Przed nami dekada, która będzie stała pod znakiem pogrzebów. Z rynku bowiem będą eliminowane kolejne silniki Diesla, które są persona non grata dla obecnej polityki klimatycznej Unii Europejskiej. W ostatnią drogę wyrusza właśnie 4-litrowe V8 TDI Volkswagena.
Choć mocarna jednostka, która napędza m.in. Bentleya Bentayga, nie ma problemu z wydajnością, to w świetle zaostrzanych norm emisji spalin staje się zbyteczna. Za najbardziej emisyjne modele, zazwyczaj są to SUV-y z dużymi dieslami, producent musi płacić kary. Mogłyby co prawda zostać zrekompensowane przez dużą sprzedaż elektryków, ale wiadomo, co ludzie o nich sądzą.
Limitowana edycja bez fajerwerków
BMW też pożegnało jednego ze swojego wielkich diesli, a Volkswagen postanowił uczynić to samo. Volkswagen Touareg V8 Last Edition będzie w praktyce wersją R-Line ograniczony do rynku niemieckiego. Właściwie jedynym wyróżnikiem będzie plakieta Last Edition na słupku B oraz czarne, kontrastujące do nadwozia lusterka.
Pod maską będzie pracował wspomniany 4-litrowy silnik V8 TDI o mocy 421 KM, zapewniającym 900 Nm maksymalnego momentu obrotowego już od 1250 obr./min.
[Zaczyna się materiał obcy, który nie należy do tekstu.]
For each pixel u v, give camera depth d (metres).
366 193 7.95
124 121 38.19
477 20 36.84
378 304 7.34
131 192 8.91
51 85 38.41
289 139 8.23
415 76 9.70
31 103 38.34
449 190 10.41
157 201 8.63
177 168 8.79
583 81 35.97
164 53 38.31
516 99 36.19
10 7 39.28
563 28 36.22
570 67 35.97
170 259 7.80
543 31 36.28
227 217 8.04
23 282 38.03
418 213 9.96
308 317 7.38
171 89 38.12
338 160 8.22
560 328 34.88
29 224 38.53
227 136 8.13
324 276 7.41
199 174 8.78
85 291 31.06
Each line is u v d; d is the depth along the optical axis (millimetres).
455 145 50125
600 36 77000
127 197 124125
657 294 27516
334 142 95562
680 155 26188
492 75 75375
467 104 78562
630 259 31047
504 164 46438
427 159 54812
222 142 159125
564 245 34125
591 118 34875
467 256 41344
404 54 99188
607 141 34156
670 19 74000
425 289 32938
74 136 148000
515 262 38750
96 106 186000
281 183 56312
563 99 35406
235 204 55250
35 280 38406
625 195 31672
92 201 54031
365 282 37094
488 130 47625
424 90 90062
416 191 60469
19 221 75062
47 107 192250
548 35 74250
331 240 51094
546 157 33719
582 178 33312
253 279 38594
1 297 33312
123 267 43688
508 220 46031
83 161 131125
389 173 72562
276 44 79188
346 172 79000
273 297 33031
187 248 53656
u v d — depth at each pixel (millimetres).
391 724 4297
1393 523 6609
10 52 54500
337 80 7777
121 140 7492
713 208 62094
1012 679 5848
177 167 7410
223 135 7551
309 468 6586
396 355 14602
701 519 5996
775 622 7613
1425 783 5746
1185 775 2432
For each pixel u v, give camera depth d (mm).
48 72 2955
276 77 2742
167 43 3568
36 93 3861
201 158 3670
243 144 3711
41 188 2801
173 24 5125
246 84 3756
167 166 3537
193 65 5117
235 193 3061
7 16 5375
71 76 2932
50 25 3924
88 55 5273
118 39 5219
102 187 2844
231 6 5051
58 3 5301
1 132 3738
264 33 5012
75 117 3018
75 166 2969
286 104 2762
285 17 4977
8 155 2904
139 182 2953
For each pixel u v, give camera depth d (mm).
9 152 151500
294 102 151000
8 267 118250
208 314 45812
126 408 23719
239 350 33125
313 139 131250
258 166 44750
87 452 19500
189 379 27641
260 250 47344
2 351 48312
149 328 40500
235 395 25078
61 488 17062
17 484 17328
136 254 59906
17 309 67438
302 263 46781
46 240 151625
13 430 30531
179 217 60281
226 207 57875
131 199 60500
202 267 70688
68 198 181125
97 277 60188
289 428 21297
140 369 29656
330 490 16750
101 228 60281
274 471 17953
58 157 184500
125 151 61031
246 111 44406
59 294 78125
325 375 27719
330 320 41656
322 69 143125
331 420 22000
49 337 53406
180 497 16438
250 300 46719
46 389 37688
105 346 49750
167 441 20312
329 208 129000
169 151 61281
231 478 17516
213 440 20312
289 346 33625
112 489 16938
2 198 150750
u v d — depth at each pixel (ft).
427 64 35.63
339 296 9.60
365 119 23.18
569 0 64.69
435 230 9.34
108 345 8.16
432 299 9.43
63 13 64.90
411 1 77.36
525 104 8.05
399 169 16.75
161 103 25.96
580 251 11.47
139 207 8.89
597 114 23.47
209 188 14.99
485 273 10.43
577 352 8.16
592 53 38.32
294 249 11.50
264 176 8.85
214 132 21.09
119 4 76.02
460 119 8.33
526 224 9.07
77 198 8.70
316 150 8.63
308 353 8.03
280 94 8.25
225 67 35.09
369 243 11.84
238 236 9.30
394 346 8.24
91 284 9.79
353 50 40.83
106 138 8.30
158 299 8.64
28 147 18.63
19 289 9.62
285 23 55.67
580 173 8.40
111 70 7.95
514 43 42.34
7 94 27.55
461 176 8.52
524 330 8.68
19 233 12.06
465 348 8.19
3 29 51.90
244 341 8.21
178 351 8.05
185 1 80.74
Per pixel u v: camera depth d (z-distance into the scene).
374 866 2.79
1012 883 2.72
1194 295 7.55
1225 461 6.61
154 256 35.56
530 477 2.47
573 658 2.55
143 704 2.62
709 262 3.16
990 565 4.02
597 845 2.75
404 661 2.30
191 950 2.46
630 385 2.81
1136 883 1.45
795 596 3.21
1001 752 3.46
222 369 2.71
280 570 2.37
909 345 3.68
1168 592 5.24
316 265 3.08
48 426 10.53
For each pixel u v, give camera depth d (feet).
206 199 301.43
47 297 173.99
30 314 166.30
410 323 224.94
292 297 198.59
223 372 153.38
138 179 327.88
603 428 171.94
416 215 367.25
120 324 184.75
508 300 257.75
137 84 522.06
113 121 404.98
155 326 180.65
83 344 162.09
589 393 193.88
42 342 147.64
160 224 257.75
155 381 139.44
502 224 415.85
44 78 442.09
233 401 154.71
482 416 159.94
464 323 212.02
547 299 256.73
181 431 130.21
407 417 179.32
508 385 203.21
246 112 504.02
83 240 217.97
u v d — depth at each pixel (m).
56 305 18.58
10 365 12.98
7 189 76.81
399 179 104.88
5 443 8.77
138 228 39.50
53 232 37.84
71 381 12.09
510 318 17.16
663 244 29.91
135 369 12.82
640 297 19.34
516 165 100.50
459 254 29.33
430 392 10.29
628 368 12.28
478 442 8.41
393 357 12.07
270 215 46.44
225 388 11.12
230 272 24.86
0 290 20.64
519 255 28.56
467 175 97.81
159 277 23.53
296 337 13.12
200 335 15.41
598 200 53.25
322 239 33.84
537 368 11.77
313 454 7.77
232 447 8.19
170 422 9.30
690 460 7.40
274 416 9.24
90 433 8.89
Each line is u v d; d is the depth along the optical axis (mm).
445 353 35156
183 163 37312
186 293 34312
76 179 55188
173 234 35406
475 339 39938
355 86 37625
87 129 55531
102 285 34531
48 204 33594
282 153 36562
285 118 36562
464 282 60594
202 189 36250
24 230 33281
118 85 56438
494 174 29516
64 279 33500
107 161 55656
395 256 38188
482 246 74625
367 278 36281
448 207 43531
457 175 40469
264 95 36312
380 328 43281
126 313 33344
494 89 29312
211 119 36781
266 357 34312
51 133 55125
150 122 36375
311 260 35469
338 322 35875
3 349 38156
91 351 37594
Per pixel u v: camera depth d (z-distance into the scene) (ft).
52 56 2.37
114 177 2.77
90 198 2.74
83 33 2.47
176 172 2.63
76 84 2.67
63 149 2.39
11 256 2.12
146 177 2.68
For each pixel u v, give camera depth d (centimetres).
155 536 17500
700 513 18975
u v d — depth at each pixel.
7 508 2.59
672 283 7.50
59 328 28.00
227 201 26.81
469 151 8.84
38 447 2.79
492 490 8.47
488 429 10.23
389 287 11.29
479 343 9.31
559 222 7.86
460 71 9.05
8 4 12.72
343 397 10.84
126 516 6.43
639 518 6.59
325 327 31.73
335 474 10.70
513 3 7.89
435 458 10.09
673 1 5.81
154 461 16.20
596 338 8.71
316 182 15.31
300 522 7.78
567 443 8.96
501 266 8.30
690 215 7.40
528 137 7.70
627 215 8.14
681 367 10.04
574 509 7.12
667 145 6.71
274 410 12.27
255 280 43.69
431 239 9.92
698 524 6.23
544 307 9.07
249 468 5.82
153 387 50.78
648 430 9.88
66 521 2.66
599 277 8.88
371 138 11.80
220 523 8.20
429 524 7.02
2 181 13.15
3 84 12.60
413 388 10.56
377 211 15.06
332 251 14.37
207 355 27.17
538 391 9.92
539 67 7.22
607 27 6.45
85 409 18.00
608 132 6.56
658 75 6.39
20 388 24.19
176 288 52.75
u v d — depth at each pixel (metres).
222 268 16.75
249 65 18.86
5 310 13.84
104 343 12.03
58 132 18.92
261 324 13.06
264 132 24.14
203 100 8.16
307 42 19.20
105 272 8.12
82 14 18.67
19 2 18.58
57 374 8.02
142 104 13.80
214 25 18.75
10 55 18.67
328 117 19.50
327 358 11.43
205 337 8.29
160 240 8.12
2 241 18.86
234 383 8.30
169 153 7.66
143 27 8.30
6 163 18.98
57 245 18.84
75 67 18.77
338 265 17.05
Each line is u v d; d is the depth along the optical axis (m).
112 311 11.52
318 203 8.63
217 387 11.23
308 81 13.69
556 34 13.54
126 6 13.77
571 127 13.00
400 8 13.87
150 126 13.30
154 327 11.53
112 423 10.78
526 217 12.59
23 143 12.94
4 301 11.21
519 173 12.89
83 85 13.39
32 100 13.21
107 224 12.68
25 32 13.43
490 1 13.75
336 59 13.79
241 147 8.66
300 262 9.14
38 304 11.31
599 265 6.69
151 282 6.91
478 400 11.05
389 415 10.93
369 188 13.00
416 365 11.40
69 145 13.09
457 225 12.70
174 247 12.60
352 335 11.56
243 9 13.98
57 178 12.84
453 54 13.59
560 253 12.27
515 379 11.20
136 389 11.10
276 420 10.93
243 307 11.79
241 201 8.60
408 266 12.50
Sprint do setki ciężkiego SUV-a zajmuje tylko 4,8 sekundy, a za taki pakiet Niemcom przyjdzie wydać co najmniej 104 361 euro, czyli ok. 460 tys. złotych. Dostępnych będzie 400 egzemplarzy.
Przejście dla Touarega R
Volkswagen eliminuje wersję V8 (i tak niedostępnej w Polsce), aby zrobić miejsce dla równie mocnej, ale bardziej ekologicznej wersji. Wkrótce oferta wzbogaci się o Touarega R, który będzie wyposażony w napęd hybrydowy.